══ Supplied records
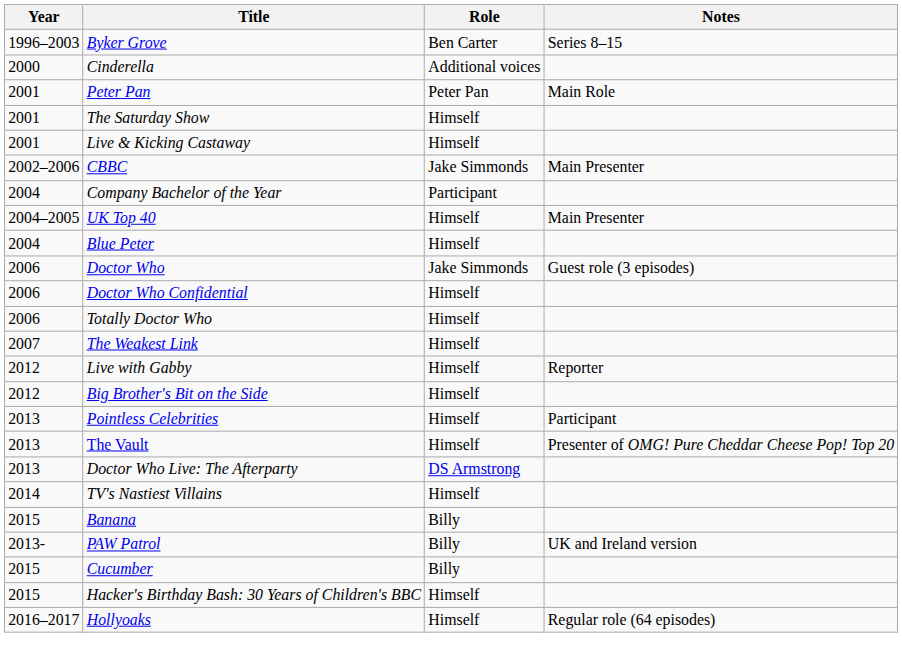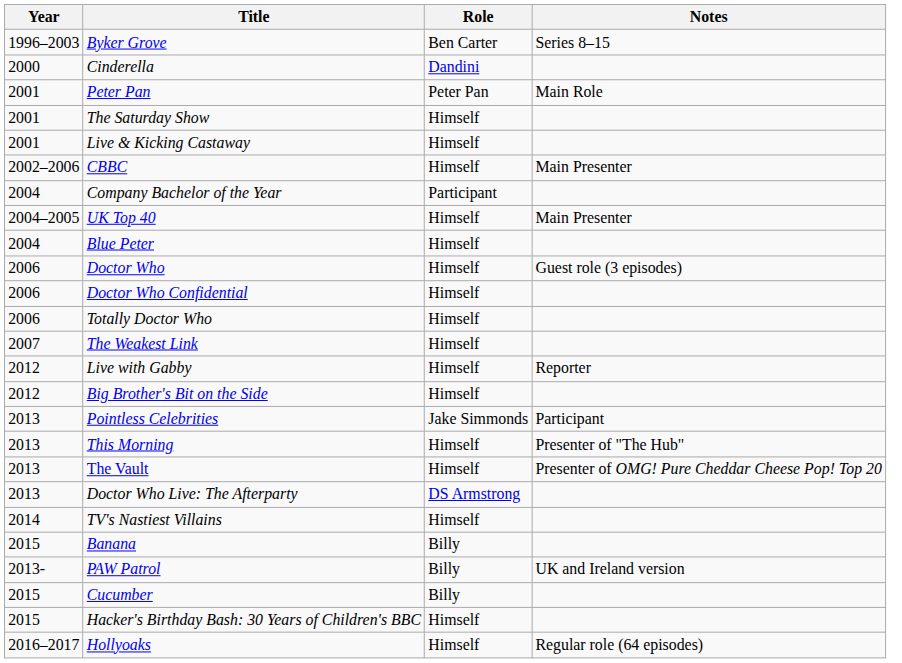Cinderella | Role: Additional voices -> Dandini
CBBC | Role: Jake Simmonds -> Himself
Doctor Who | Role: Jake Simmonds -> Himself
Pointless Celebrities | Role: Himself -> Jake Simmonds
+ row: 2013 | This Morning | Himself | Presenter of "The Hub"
════
Problem to solve. In all the records above, change every "Role" to "Part" and keep everything else in the lines the same. Omit the pictures from your answer.

Result for this task.
Cinderella | Part: Additional voices -> Dandini
CBBC | Part: Jake Simmonds -> Himself
Doctor Who | Part: Jake Simmonds -> Himself
Pointless Celebrities | Part: Himself -> Jake Simmonds
+ row: 2013 | This Morning | Himself | Presenter of "The Hub"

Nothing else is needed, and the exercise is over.